=== DATA EXTRACTS ===
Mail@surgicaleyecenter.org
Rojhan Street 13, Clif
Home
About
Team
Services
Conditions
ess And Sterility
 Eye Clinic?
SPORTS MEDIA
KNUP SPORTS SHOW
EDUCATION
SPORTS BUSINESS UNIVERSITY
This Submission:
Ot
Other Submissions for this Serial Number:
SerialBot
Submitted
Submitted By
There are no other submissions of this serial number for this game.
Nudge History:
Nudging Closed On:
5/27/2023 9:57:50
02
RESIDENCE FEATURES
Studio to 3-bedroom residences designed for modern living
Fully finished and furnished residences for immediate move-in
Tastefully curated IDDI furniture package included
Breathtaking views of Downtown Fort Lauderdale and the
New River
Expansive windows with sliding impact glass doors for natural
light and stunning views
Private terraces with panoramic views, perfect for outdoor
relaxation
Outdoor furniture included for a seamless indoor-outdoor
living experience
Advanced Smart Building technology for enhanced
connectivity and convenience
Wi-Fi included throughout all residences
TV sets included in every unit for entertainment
===
| EXERCISE AIM |
Each line of the material that contains the string "furniture" has to be copied out.

| TASK ANSWER |
Tastefully curated IDDI furniture package included
Outdoor furniture included for a seamless indoor-outdoor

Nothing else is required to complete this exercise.